The plaintiffs' attorneys, though, are considering filing an amended complaint.
Royal Mile Co. sued UPMC and Highmark in 2010 and was later joined by several other plaintiffs who claimed they paid higher-than-market rates because of collusion between the two giants. The plaintiffs' attorneys had estimated in court that their damages claim, based on the total by which rates rose due to the alleged conspiracy between monopolies, could have exceeded $100 million.

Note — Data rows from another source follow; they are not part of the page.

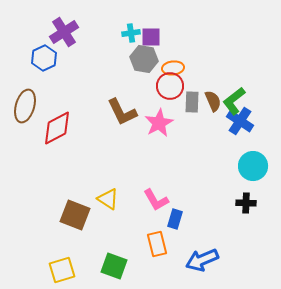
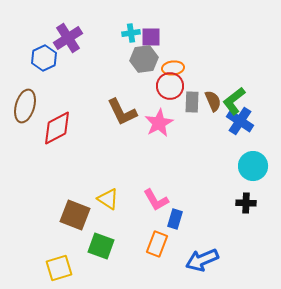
purple cross: moved 4 px right, 6 px down
gray hexagon: rotated 16 degrees counterclockwise
orange rectangle: rotated 35 degrees clockwise
green square: moved 13 px left, 20 px up
yellow square: moved 3 px left, 2 px up
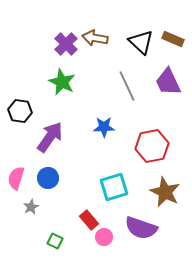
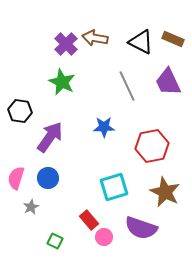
black triangle: rotated 16 degrees counterclockwise
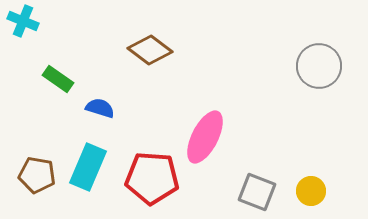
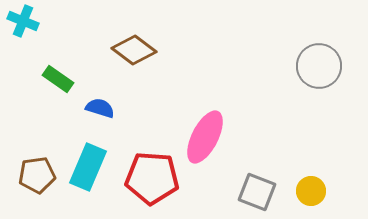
brown diamond: moved 16 px left
brown pentagon: rotated 18 degrees counterclockwise
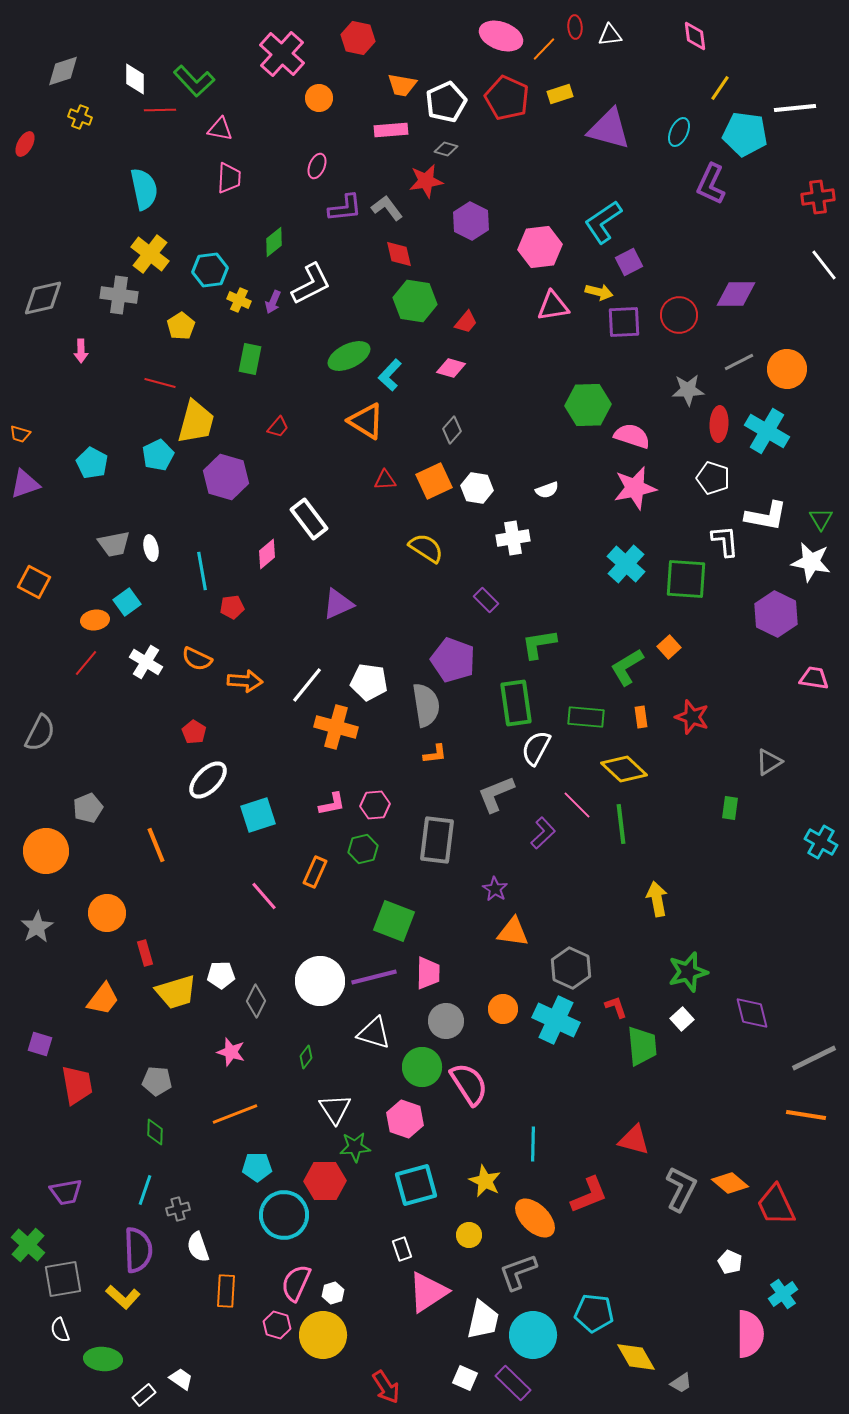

U.S. District Judge Joy Flowers Conti noted that the Pennsylvania Insurance Department had approved the allegedly excessive rates, and higher court rulings bar federal judges from reviewing such approvals. She wrote that she "must defer to the institutional competence of the PID, which determined the rates charged by Highmark were not excessive, inadequate or unfairly discriminatory."
She also found that there was no basis for claims that UPMC had interfered with the market by trying to destroy West Penn Allegheny Health System, and that some claims against the health giant were barred by the statute of limitations.
She dismissed the claims but also gave the plaintiffs 30 days to file an amended complaint if they think they can craft one that wouldn't be barred by legal doctrines.
"We are working our way through the court's opinion, and it's clearly a very careful and very considered opinion," said Scott Hare, one of the attorneys for Royal Mile. He said he was "encouraged" by the judge's recognition that there are circumstances in which state-approved rates can be questioned in court, and that she left the door open for an amended complaint.